Salvagente per gli studi tra cassa in deroga e Fis
Le ripercussioni del Covid hanno impattato fortemente anche sull’attività degli studi professionali, costringendo molte realtà a ricorrere agli ammortizzatori sociali in favore dei propri dipendenti interessati da sospensioni o riduzioni dell’orario di lavoro.
A sostenere queste situazioni è intervenuto, in prima battuta, il decreto legge 18/2020 (Cura Italia) attraverso la concessione di 9 settimane di cassa integrazione, a cui si possono aggiungere – grazie alle modifiche apportate dal decreto Rilancio (Dl 34) – ulteriori 5 settimane da utilizzare entro il 31 agosto 2020. Inoltre, salvo altri rifinanziamenti degli ammortizzatori che dovessero essere adottati in sede di conversione in legge di quest’ultimo provvedimento, tra il prossimo 1° settembre e il 31 ottobre 2020, gli studi avranno ancora 4 settimane di ammortizzatori a disposizione.
Le misure a disposizione
In genere, i datori appartenenti al settore degli studi professionali possono attivare - a seconda dei limiti dimensionali - due degli strumenti “speciali” legati all’emergenza, messi appunto in campo dall’articolo 19 del decreto legge 18/2020 (modificato dal Dl 34/2020).
In primo luogo, l’assegno ordinario destinato ai datori con più di cinque dipendenti che non rientrano nell’ambito di applicazione di Cigo e Cigs e che operano in ambiti in cui non sono stati costituiti fondi di solidarietà bilaterali.

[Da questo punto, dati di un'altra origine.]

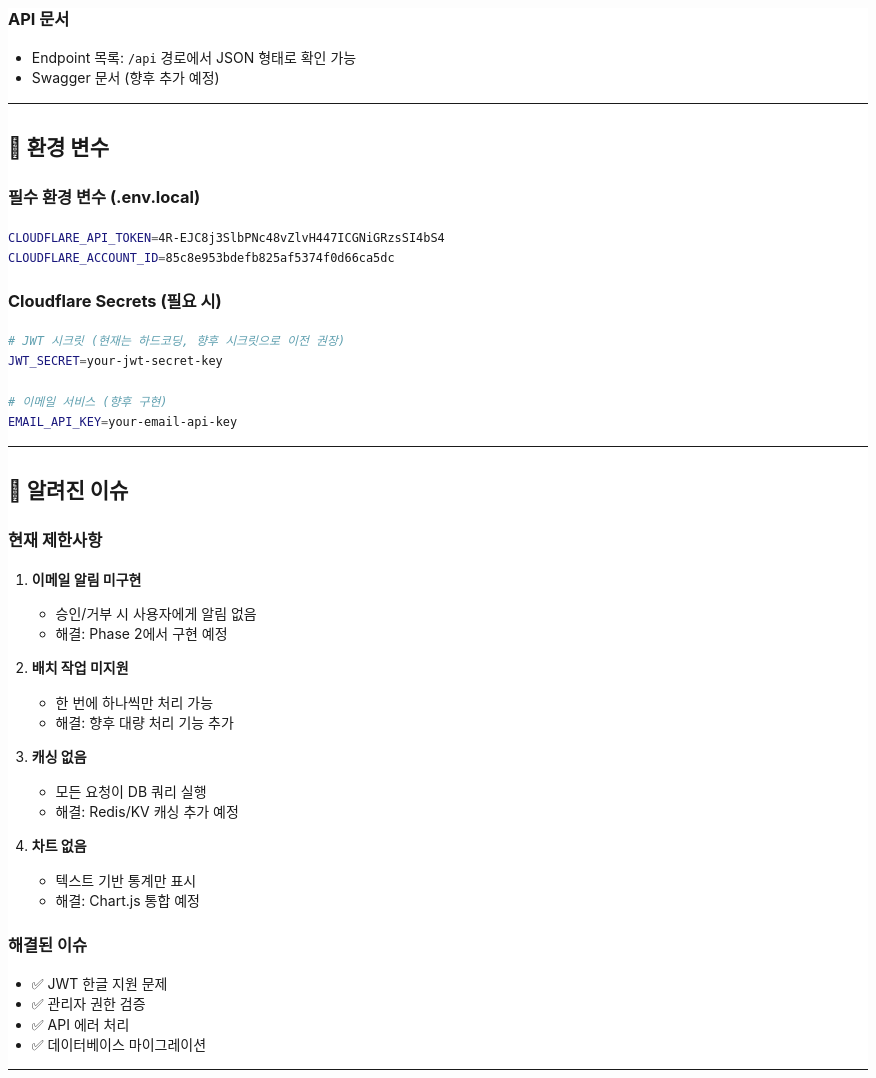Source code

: ### API 문서
- Endpoint 목록: `/api` 경로에서 JSON 형태로 확인 가능
- Swagger 문서 (향후 추가 예정)

---

## 🔧 환경 변수

### 필수 환경 변수 (.env.local)
```bash
CLOUDFLARE_API_TOKEN=4R-EJC8j3SlbPNc48vZlvH447ICGNiGRzsSI4bS4
CLOUDFLARE_ACCOUNT_ID=85c8e953bdefb825af5374f0d66ca5dc
```

### Cloudflare Secrets (필요 시)
```bash
# JWT 시크릿 (현재는 하드코딩, 향후 시크릿으로 이전 권장)
JWT_SECRET=your-jwt-secret-key

# 이메일 서비스 (향후 구현)
EMAIL_API_KEY=your-email-api-key
```

---

## 🐛 알려진 이슈

### 현재 제한사항
1. **이메일 알림 미구현**
   - 승인/거부 시 사용자에게 알림 없음
   - 해결: Phase 2에서 구현 예정

2. **배치 작업 미지원**
   - 한 번에 하나씩만 처리 가능
   - 해결: 향후 대량 처리 기능 추가

3. **캐싱 없음**
   - 모든 요청이 DB 쿼리 실행
   - 해결: Redis/KV 캐싱 추가 예정

4. **차트 없음**
   - 텍스트 기반 통계만 표시
   - 해결: Chart.js 통합 예정

### 해결된 이슈
- ✅ JWT 한글 지원 문제
- ✅ 관리자 권한 검증
- ✅ API 에러 처리
- ✅ 데이터베이스 마이그레이션

---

Nel caso del comparto studi, il fondo di solidarietà è stato istituito a fine 2019 ma non è ancora operativo, poiché deve essere costituito il comitato amministratori (si veda anche l’articolo a fianco). Quindi, per espressa previsione della circolare Inps 47/2020, in assenza del comitato amministratore, tali prestazioni non possono essere erogate in quanto manca l’organo deputato a deliberare in ordine alla concessione degli interventi e dei trattamenti.

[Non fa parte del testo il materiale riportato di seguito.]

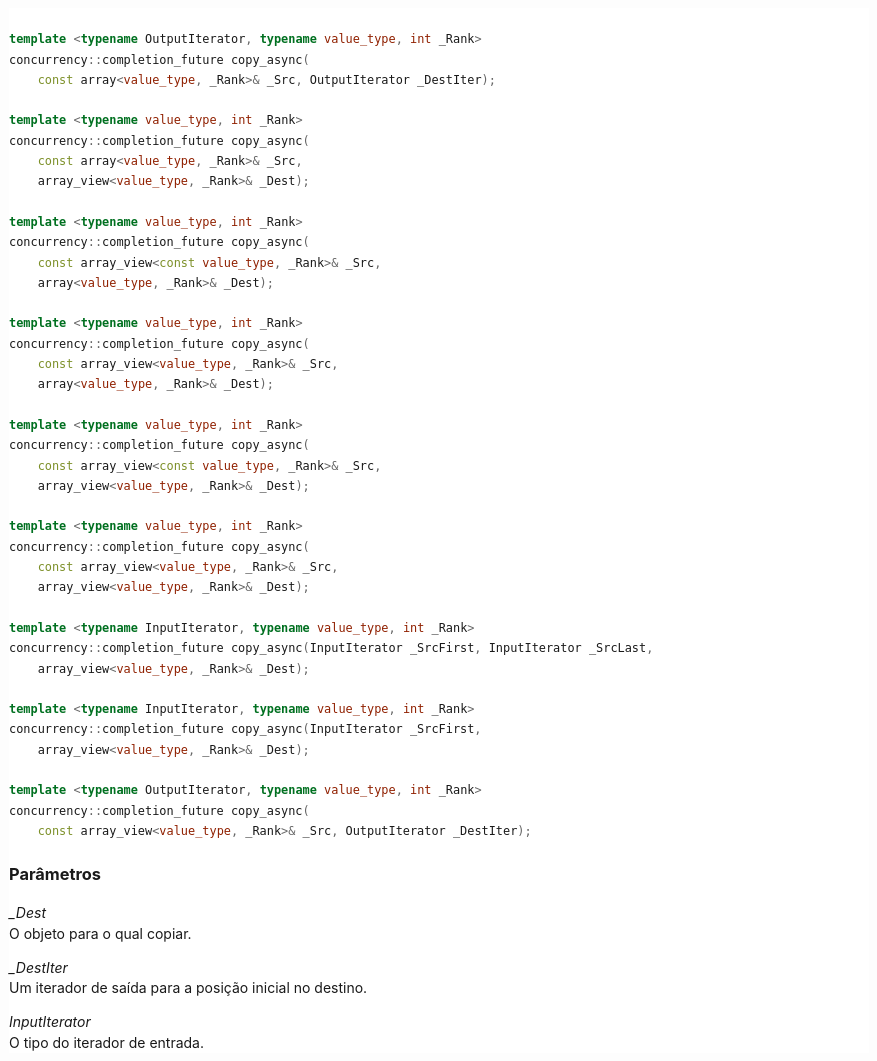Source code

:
 ```cpp

template <typename OutputIterator, typename value_type, int _Rank>
concurrency::completion_future copy_async(
    const array<value_type, _Rank>& _Src, OutputIterator _DestIter);

template <typename value_type, int _Rank>
concurrency::completion_future copy_async(
    const array<value_type, _Rank>& _Src,
    array_view<value_type, _Rank>& _Dest);

template <typename value_type, int _Rank>
concurrency::completion_future copy_async(
    const array_view<const value_type, _Rank>& _Src,
    array<value_type, _Rank>& _Dest);

template <typename value_type, int _Rank>
concurrency::completion_future copy_async(
    const array_view<value_type, _Rank>& _Src,
    array<value_type, _Rank>& _Dest);

template <typename value_type, int _Rank>
concurrency::completion_future copy_async(
    const array_view<const value_type, _Rank>& _Src,
    array_view<value_type, _Rank>& _Dest);

template <typename value_type, int _Rank>
concurrency::completion_future copy_async(
    const array_view<value_type, _Rank>& _Src,
    array_view<value_type, _Rank>& _Dest);

template <typename InputIterator, typename value_type, int _Rank>
concurrency::completion_future copy_async(InputIterator _SrcFirst, InputIterator _SrcLast,
    array_view<value_type, _Rank>& _Dest);

template <typename InputIterator, typename value_type, int _Rank>
concurrency::completion_future copy_async(InputIterator _SrcFirst,
    array_view<value_type, _Rank>& _Dest);

template <typename OutputIterator, typename value_type, int _Rank>
concurrency::completion_future copy_async(
    const array_view<value_type, _Rank>& _Src, OutputIterator _DestIter);
```

### <a name="parameters"></a>Parâmetros

*_Dest*<br/>
O objeto para o qual copiar.

*_DestIter*<br/>
Um iterador de saída para a posição inicial no destino.

*InputIterator*<br/>
O tipo do iterador de entrada.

Di conseguenza, gli studi che occupano più di 5 dipendenti possono accedere all’assegno ordinario con la causale “Covid-19 nazionale” garantito dal Fondo di integrazione salariale (Fis) istituito presso l’Inps; mentre i datori di lavoro che occupano meno di 5 dipendenti accedono alla cassa integrazione in deroga.
Come richiederle
Siccome le procedure di attivazione sono differenti, proviamo ad ipotizzare qualche esempio. Per i datori che rientrano nel perimetro del Fis, sia le prime 9 settimane (se non sono ancora state utilizzate) sia le successive vanno richieste attraverso la procedura telematica Inps direttamente dal datore o da un intermediario abilitato. Al momento, resta però fermo l’obbligo di esperire la procedura sindacale: questa - sebbene si possa effettuare in termini più snelli rispetto alle regole canoniche - prevede l’obbligo di informazione, consultazione ed esame congiunto che devono essere svolti anche in via telematica entro i 3 giorni successivi a quello della comunicazione preventiva.

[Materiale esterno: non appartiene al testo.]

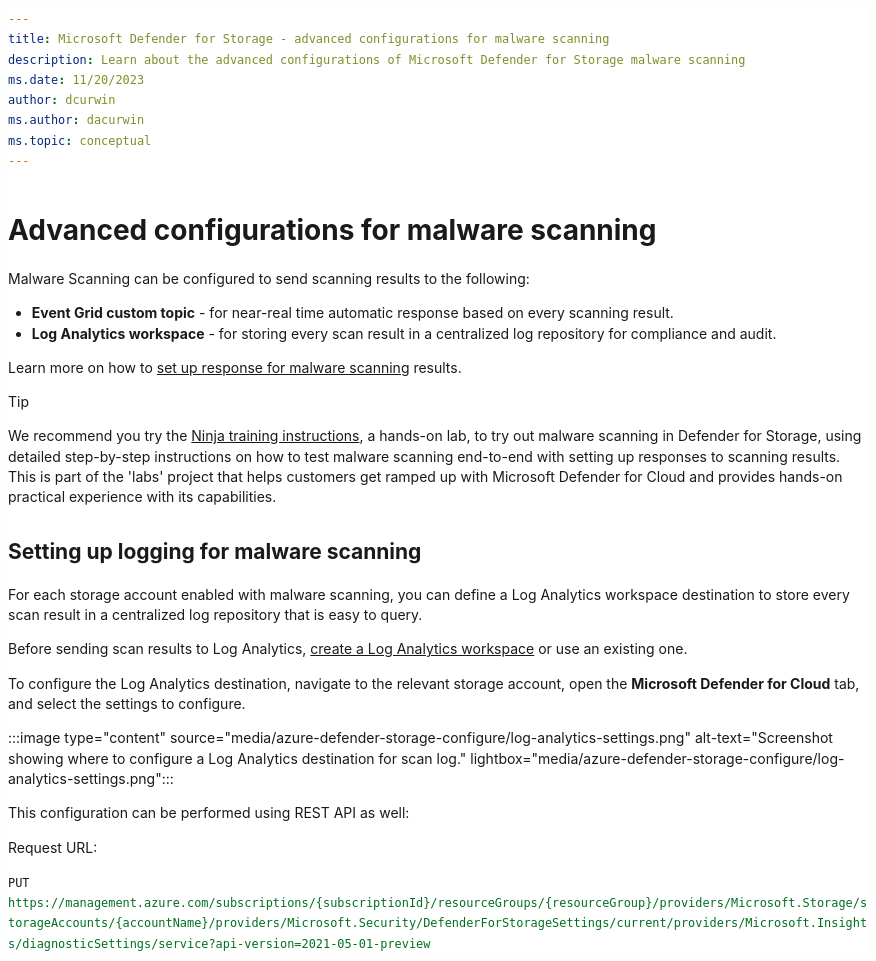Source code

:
 ```yaml
---
title: Microsoft Defender for Storage - advanced configurations for malware scanning
description: Learn about the advanced configurations of Microsoft Defender for Storage malware scanning
ms.date: 11/20/2023
author: dcurwin
ms.author: dacurwin
ms.topic: conceptual
---
```


# Advanced configurations for malware scanning

Malware Scanning can be configured to send scanning results to the following:

- **Event Grid custom topic** - for near-real time automatic response based on every scanning result.
- **Log Analytics workspace** - for storing every scan result in a centralized log repository for compliance and audit.

Learn more on how to [set up response for malware scanning](defender-for-storage-configure-malware-scan.md) results.

> [!TIP]
> We recommend you try the [Ninja training instructions](https://github.com/Azure/Microsoft-Defender-for-Cloud/blob/main/Labs/Modules/Module%2019%20-%20Defender%20for%20Storage.md), a hands-on lab, to try out malware scanning in Defender for Storage, using detailed step-by-step instructions on how to test malware scanning end-to-end with setting up responses to scanning results. This is part of the 'labs' project that helps customers get ramped up with Microsoft Defender for Cloud and provides hands-on practical experience with its capabilities.

## Setting up logging for malware scanning

For each storage account enabled with malware scanning, you can define a Log Analytics workspace destination to store every scan result in a centralized log repository that is easy to query.

Before sending scan results to Log Analytics, [create a Log Analytics workspace](../azure-monitor/logs/quick-create-workspace.md) or use an existing one.

To configure the Log Analytics destination, navigate to the relevant storage account, open the **Microsoft Defender for Cloud** tab, and select the settings to configure.

:::image type="content" source="media/azure-defender-storage-configure/log-analytics-settings.png" alt-text="Screenshot showing where to configure a Log Analytics destination for scan log." lightbox="media/azure-defender-storage-configure/log-analytics-settings.png":::

This configuration can be performed using REST API as well:

Request URL:

```rest
PUT
https://management.azure.com/subscriptions/{subscriptionId}/resourceGroups/{resourceGroup}/providers/Microsoft.Storage/storageAccounts/{accountName}/providers/Microsoft.Security/DefenderForStorageSettings/current/providers/Microsoft.Insights/diagnosticSettings/service?api-version=2021-05-01-preview
```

Invece, per i datori fino a cinque dipendenti che ricadono nell’alveo della cassa integrazione in deroga, il canale a cui indirizzare la domanda è diverso: l’istanza riferita alle prime 9 settimane (se non già richieste) va inoltrata alla regione di competenza, attraverso la piattaforma telematica messa a disposizione. Diverso è l’iter per accedere alle ulteriori settimane di cassa in deroga previste dal Dl 34: infatti, in questo caso la domanda si indirizza direttamente all’Inps. Per questa tipologia di ammortizzatore e con riferimento alla soglia dimensionale trattata, non vige l’onere di esperire la procedura sindacale.
Merita, infine, ricordare come – con specifico riferimento ai datori di lavoro che applicano il contratto collettivo nazionale degli studi professionali – l’Ente bilaterale del settore (Ebipro) abbia messo in campo due specifiche misure a favore dei lavoratori coinvolti dagli ammortizzatori. Nel primo caso, si tratta di un contributo integrativo una tantum di 250 euro per ogni lavoratore al quale sia stato sospeso o ridotto l’orario di lavoro e per il quale la richiesta di accesso alle integrazioni salariali sia stata autorizzata. Il secondo intervento consiste in un contributo straordinario di entità variabile, nell’ipotesi in cui l’ammortizzatore attivato non sia stato concesso per mancanza di fondi.
In entrambi i casi, il datore dovrà rivolgersi direttamente ad Ebipro per ottenere le prestazioni in favore dei dipendenti interessati.